Goal of the exercise: Could you transcribe each record below exactly as written, setting the pictures aside?

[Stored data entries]
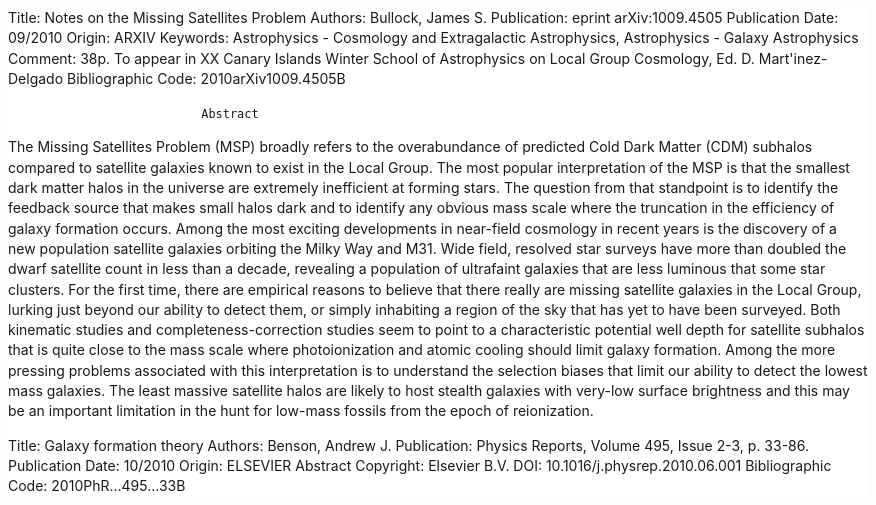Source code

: 


Title:              Notes on the Missing Satellites Problem
Authors:            Bullock, James S.
Publication:        eprint arXiv:1009.4505
Publication Date:   09/2010
Origin:             ARXIV
Keywords:           Astrophysics - Cosmology and Extragalactic 
                    Astrophysics, Astrophysics - Galaxy Astrophysics
Comment:            38p. To appear in XX Canary Islands Winter School of 
                    Astrophysics on Local Group Cosmology, Ed. D. 
                    Mart\'inez-Delgado
Bibliographic Code: 2010arXiv1009.4505B

                               Abstract
The Missing Satellites Problem (MSP) broadly refers to the overabundance 
of predicted Cold Dark Matter (CDM) subhalos compared to satellite 
galaxies known to exist in the Local Group. The most popular 
interpretation of the MSP is that the smallest dark matter halos in the 
universe are extremely inefficient at forming stars. The question from 
that standpoint is to identify the feedback source that makes small 
halos dark and to identify any obvious mass scale where the truncation 
in the efficiency of galaxy formation occurs. Among the most exciting 
developments in near-field cosmology in recent years is the discovery of 
a new population satellite galaxies orbiting the Milky Way and M31. Wide 
field, resolved star surveys have more than doubled the dwarf satellite 
count in less than a decade, revealing a population of ultrafaint 
galaxies that are less luminous that some star clusters. For the first 
time, there are empirical reasons to believe that there really are 
missing satellite galaxies in the Local Group, lurking just beyond our 
ability to detect them, or simply inhabiting a region of the sky that 
has yet to have been surveyed. Both kinematic studies and 
completeness-correction studies seem to point to a characteristic 
potential well depth for satellite subhalos that is quite close to the 
mass scale where photoionization and atomic cooling should limit galaxy 
formation. Among the more pressing problems associated with this 
interpretation is to understand the selection biases that limit our 
ability to detect the lowest mass galaxies. The least massive satellite 
halos are likely to host stealth galaxies with very-low surface 
brightness and this may be an important limitation in the hunt for 
low-mass fossils from the epoch of reionization. 




Title:              Galaxy formation theory
Authors:            Benson, Andrew J.
Publication:        Physics Reports, Volume 495, Issue 2-3, p. 33-86.
Publication Date:   10/2010
Origin:             ELSEVIER
Abstract Copyright: Elsevier B.V.
DOI:                10.1016/j.physrep.2010.06.001
Bibliographic Code: 2010PhR...495...33B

Task result:
Source code

: 


Title:              Notes on the Missing Satellites Problem
Authors:            Bullock, James S.
Publication:        eprint arXiv:1009.4505
Publication Date:   09/2010
Origin:             ARXIV
Keywords:           Astrophysics - Cosmology and Extragalactic 
                    Astrophysics, Astrophysics - Galaxy Astrophysics
Comment:            38p. To appear in XX Canary Islands Winter School of 
                    Astrophysics on Local Group Cosmology, Ed. D. 
                    Mart\'inez-Delgado
Bibliographic Code: 2010arXiv1009.4505B

                               Abstract
The Missing Satellites Problem (MSP) broadly refers to the overabundance 
of predicted Cold Dark Matter (CDM) subhalos compared to satellite 
galaxies known to exist in the Local Group. The most popular 
interpretation of the MSP is that the smallest dark matter halos in the 
universe are extremely inefficient at forming stars. The question from 
that standpoint is to identify the feedback source that makes small 
halos dark and to identify any obvious mass scale where the truncation 
in the efficiency of galaxy formation occurs. Among the most exciting 
developments in near-field cosmology in recent years is the discovery of 
a new population satellite galaxies orbiting the Milky Way and M31. Wide 
field, resolved star surveys have more than doubled the dwarf satellite 
count in less than a decade, revealing a population of ultrafaint 
galaxies that are less luminous that some star clusters. For the first 
time, there are empirical reasons to believe that there really are 
missing satellite galaxies in the Local Group, lurking just beyond our 
ability to detect them, or simply inhabiting a region of the sky that 
has yet to have been surveyed. Both kinematic studies and 
completeness-correction studies seem to point to a characteristic 
potential well depth for satellite subhalos that is quite close to the 
mass scale where photoionization and atomic cooling should limit galaxy 
formation. Among the more pressing problems associated with this 
interpretation is to understand the selection biases that limit our 
ability to detect the lowest mass galaxies. The least massive satellite 
halos are likely to host stealth galaxies with very-low surface 
brightness and this may be an important limitation in the hunt for 
low-mass fossils from the epoch of reionization. 




Title:              Galaxy formation theory
Authors:            Benson, Andrew J.
Publication:        Physics Reports, Volume 495, Issue 2-3, p. 33-86.
Publication Date:   10/2010
Origin:             ELSEVIER
Abstract Copyright: Elsevier B.V.
DOI:                10.1016/j.physrep.2010.06.001
Bibliographic Code: 2010PhR...495...33B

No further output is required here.